The 1970 amendments to the Clean Air Act required significant reductions in hydrocarbon, carbon monoxide and nitrogen oxide emissions. The converters available at the time were oxidation catalysts, which could handle hydrocarbon and carbon monoxide, but were ineffective in reducing nitrogen oxides. Car manufacturers and catalyst companies were trying to develop a multiple step process that would address hydrocarbons and carbon monoxide in one process while reducing nitrogen oxides in another.
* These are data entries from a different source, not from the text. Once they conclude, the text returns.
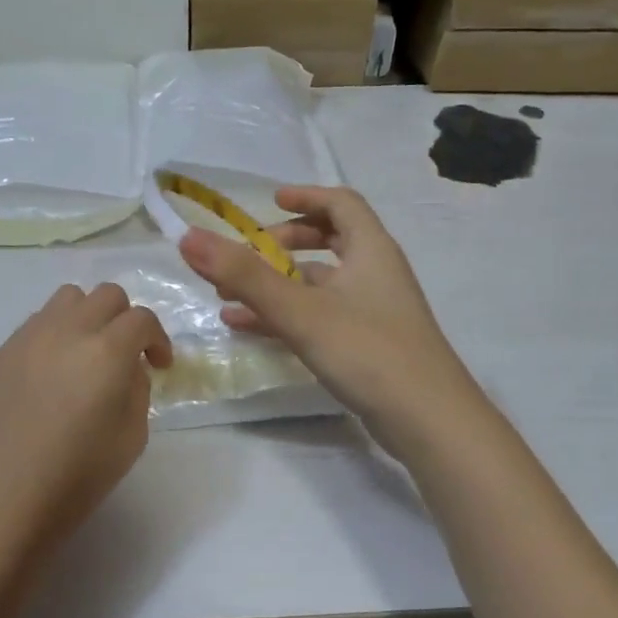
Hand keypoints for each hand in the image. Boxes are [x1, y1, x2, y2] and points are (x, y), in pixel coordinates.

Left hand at [0, 283, 170, 558]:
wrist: (3, 500)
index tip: (158, 365)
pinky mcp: (0, 353)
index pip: (141, 319)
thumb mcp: (132, 437)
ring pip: (67, 298)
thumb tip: (127, 367)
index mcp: (106, 352)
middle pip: (106, 295)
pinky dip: (55, 335)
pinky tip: (51, 375)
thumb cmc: (77, 477)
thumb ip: (137, 388)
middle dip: (125, 320)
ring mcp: (27, 338)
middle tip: (125, 355)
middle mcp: (67, 331)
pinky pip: (36, 324)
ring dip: (87, 317)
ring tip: (86, 354)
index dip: (157, 339)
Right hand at [179, 186, 482, 453]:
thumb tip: (189, 237)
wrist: (428, 421)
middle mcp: (376, 273)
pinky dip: (287, 316)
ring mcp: (374, 311)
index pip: (341, 203)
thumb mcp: (299, 311)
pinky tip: (248, 329)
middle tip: (248, 254)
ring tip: (229, 296)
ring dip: (278, 284)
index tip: (269, 202)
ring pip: (320, 284)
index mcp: (371, 250)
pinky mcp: (369, 345)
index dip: (305, 196)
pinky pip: (321, 317)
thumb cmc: (368, 351)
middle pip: (331, 241)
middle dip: (285, 244)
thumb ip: (243, 276)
The three-way catalyst developed by Keith and chemical engineer John J. Mooney with their team at Englehard allowed all three exhaust pollutants to be remediated using a single catalyst bed. Their solution to addressing the variations in air / fuel mixtures was to combine rare-earth oxides and base metal oxide components in the catalyst together with Platinum and Rhodium in a ceramic honeycomb with tiny passages coated with the catalytic material. This design ensured that the oxygen needed in the reactions was absorbed up when it was in excess and released when it was needed, allowing all three pollutants to be removed in a single catalytic component. The three-way catalytic converter reduces nitrogen oxides to nitrogen and oxygen, oxidizes carbon monoxide to carbon dioxide and oxidizes unburnt hydrocarbons to carbon dioxide and water.
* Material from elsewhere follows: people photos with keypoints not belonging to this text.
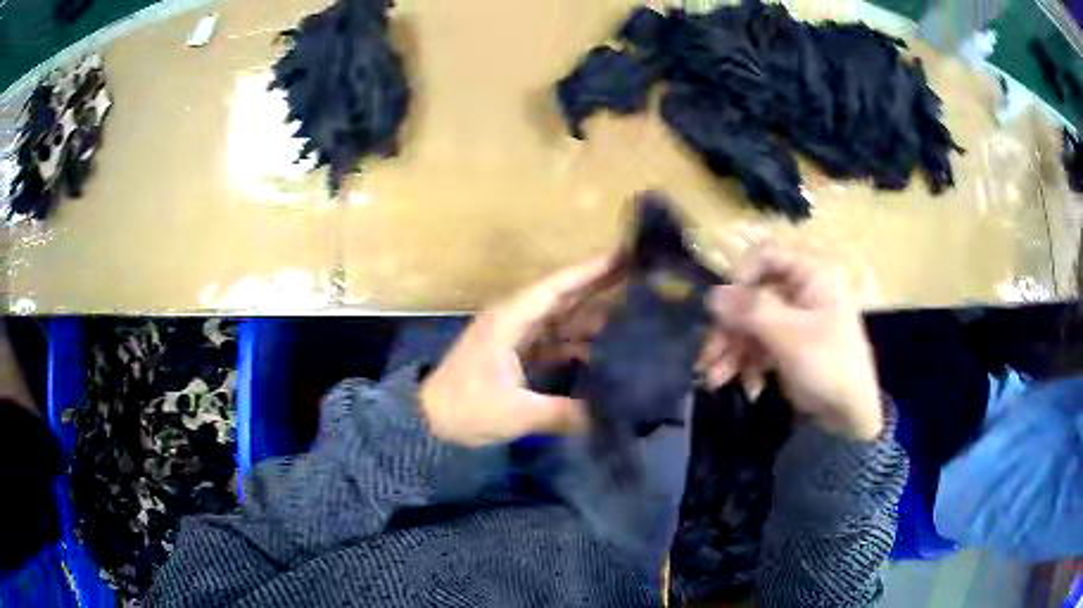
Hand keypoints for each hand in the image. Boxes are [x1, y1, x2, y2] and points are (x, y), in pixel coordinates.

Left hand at [420, 258, 614, 445]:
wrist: (430, 419)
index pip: (555, 288)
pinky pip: (554, 342)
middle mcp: (514, 321)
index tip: (620, 258)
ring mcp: (515, 338)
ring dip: (590, 318)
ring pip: (560, 320)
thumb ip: (562, 413)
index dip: (588, 272)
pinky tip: (603, 351)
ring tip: (632, 315)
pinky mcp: (516, 356)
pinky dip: (577, 344)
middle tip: (638, 279)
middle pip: (562, 298)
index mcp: (510, 321)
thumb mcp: (515, 413)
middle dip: (597, 288)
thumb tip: (605, 416)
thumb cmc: (466, 409)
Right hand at [702, 244, 882, 439]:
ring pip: (750, 325)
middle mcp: (798, 292)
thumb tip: (711, 294)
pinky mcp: (786, 346)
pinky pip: (758, 346)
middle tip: (708, 357)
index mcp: (808, 276)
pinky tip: (750, 388)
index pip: (765, 256)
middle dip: (728, 330)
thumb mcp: (790, 337)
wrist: (851, 416)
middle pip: (751, 297)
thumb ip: (751, 312)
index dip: (740, 277)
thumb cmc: (829, 366)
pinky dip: (747, 365)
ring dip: (731, 352)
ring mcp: (792, 321)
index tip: (724, 308)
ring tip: (715, 380)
The initial catalytic converters were installed in cars in the 1975 model year. In 1976, the three-way catalyst was introduced, which, after updates, has been able to eliminate 97% of tailpipe hydrocarbon emissions, 96% of carbon monoxide and 90% of nitrogen oxides produced in automobile engines and those used in light trucks and sport utility vehicles. A statement cited by The New York Times from the United States Environmental Protection Agency showed that cars today produce 98% less nitrogen oxide emissions than cars from the 1970s, and "the three-way catalytic converter is the greatest contributor to that reduction".

==Awards==
In 2001, Keith and Mooney received the Walter Ahlstrom Prize, awarded in conjunction with the Finnish Academies of Technology, for their work in inventing and commercializing the three-way catalytic converter. Estimates were that by the time the award was received, the converters developed by Keith were installed in 80% of new cars manufactured worldwide and had prevented 56 million tons of hydrocarbons, 118 million tons of nitrogen oxides and 464 billion tons of carbon monoxide from being emitted as pollution in the 25 years since their introduction.
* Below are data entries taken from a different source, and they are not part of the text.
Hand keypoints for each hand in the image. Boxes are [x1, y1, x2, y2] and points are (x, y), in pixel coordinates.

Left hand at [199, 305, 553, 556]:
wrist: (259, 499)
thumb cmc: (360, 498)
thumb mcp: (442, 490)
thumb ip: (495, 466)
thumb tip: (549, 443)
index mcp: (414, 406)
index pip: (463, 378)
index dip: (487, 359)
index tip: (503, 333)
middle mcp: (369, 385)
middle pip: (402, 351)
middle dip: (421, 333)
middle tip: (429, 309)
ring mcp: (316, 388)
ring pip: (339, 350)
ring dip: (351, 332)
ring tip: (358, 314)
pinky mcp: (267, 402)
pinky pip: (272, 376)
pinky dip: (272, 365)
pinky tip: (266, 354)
Together with Mooney, Keith was honored by the United States Patent and Trademark Office with the 2002 National Medal of Technology, awarded "For the invention, application to automobiles, and commercialization of the three-way catalytic converter. Through their persistent efforts, this technology is the key emission-control component in all new light-duty vehicles in the United States and throughout the world."

==Death==

Keith was a resident of Marco Island, Florida. He died at age 88 on November 9, 2008, while visiting one of his daughters in New Bern, North Carolina. The cause of death was not immediately disclosed.